You have probably seen the billboards, the blogger posts, the banner ads, the news spots, and maybe even the TV commercials (apparently people still watch TV?). Even a faux demonstration of grammarians protesting the gross misuse of punctuation in the name, Rose. Rabbit. Lie., joined the cavalcade of media presence.

There is a new… something in the Cosmopolitan, promising to be all things to all people. What is it exactly? If the aforementioned commercial is to be believed, it is a dark scary room where skinny women gesticulate in a horrifying manner.

Earliest whisperings of Rose. Rabbit. Lie. suggested the “rebirth of the supper club.” Impressive boast, no doubt, when the closest thing to a supper club we have is some goofy Italiano wedding dinner theater. More news came along, in the form of their beverage program gobbling up some of the better known names in our mixology scene. At this point, we know they have food, they have “entertainment,” and some serious bartending talent.

Now that they are actually open, they cannot be properly described in a list of accommodations. As hackneyed as it sounds, they are an experience more than the sum of its parts.

Down the long hallway towards the Wicked Spoon buffet, through massive doors and color-coordinated staffers, into a darkened anteroom, and into the unmarked door to the left, there is The Study. This is the mixology lounge, serving the already impressive and adventurous cocktail list (cognac and house-infused amaros make a big splash) supplemented with the “Study List” ($18 each) for the true cocktail nerds who need a turmeric and carrot influenced scotch drink.

The entire place has an immersive theater thing going on, so during drinks you might get tap dancing twins having an impromptu show along the bar top, or a dead-pan comedian doing magic tricks. A lucky few might even get an actor to take them away into a hidden sitting room for jokes, parlor tricks, and boozy punch.

The dining room, which between shows has a live polka/jazz band, serves food until 4 a.m. Such a span places their food against the few greasy spoons that stay open that long, easily crowned best of the late night spots. Their menu is, surprisingly, incredibly vibrant and exiting.

They are further bolstering the “vintage menu” trend we are experiencing by having dishes like lobster newburg ($26), with the twist of adding a bit of Vietnamese fish sauce to the traditional sherry cream sauce. Similarly, the rabbit fricassee ($16) – which I haven’t heard anyone eating since Bugs Bunny cartoons – has rose petals and red wine.

Everything from the bone marrow with sweet and sour braised beef ($16) to the Lobster Cocktail with lemongrass foam ($14) ranged from being delectable to mind blowing. Only rarely (a heavenly egg, $6, truly) was I let down.

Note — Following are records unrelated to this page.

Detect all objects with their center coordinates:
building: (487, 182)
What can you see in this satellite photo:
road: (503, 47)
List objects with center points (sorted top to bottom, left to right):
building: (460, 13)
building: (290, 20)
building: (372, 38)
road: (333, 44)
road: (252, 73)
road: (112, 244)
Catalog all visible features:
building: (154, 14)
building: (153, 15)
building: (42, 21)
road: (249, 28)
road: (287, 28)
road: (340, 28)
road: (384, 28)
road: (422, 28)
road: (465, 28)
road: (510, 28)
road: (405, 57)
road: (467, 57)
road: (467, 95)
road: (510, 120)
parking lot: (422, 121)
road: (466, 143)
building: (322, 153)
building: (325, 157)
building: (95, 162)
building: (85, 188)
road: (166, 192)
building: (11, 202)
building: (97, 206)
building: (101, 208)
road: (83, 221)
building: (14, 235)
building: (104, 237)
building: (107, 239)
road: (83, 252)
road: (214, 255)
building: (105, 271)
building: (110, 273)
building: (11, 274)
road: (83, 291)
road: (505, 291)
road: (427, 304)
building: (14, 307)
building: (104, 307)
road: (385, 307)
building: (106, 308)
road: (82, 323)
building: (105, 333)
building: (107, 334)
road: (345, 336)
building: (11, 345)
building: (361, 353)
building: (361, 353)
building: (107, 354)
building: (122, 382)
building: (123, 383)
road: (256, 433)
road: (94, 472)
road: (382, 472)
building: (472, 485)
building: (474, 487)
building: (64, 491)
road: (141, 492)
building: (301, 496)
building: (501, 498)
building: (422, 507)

The price, which I’m sure you’ve noticed, dear reader, is pretty friggin bonkers. Don’t go looking to get stuffed full American-style, unless you’re looking to drop a couple C-notes.

A particular dessert, the terrarium ($35), is so very worth the price tag simply for the terrific experience of experimentation. Chocolate “dirt”, chocolate truffle “rocks”, and several bouquets of herb flowers (fennel, basil, oregano, etc) meant to be eaten with the chocolate is such a sensory thrill.

The two different ticketed shows, split into “Cantos,” keeping in mind I am not a theater critic, were still very entertaining to my buffoon sensibilities. A good mix of bawdy comedy, sexy art, artsy sex, and plain old fun. With an appetite for a big night out, and a budget to match, this is the experience to beat.

Rose. Rabbit. Lie. is the new standard for the elusive Vegas experience. The Vegas experience, like the American dream, can’t be bought in a package deal, but damn if some people aren’t getting damned close… for a price.

ROSE. RABBIT. LIE. at the Cosmopolitan, 3708 S. Las Vegas Blvd., 877-667-0585.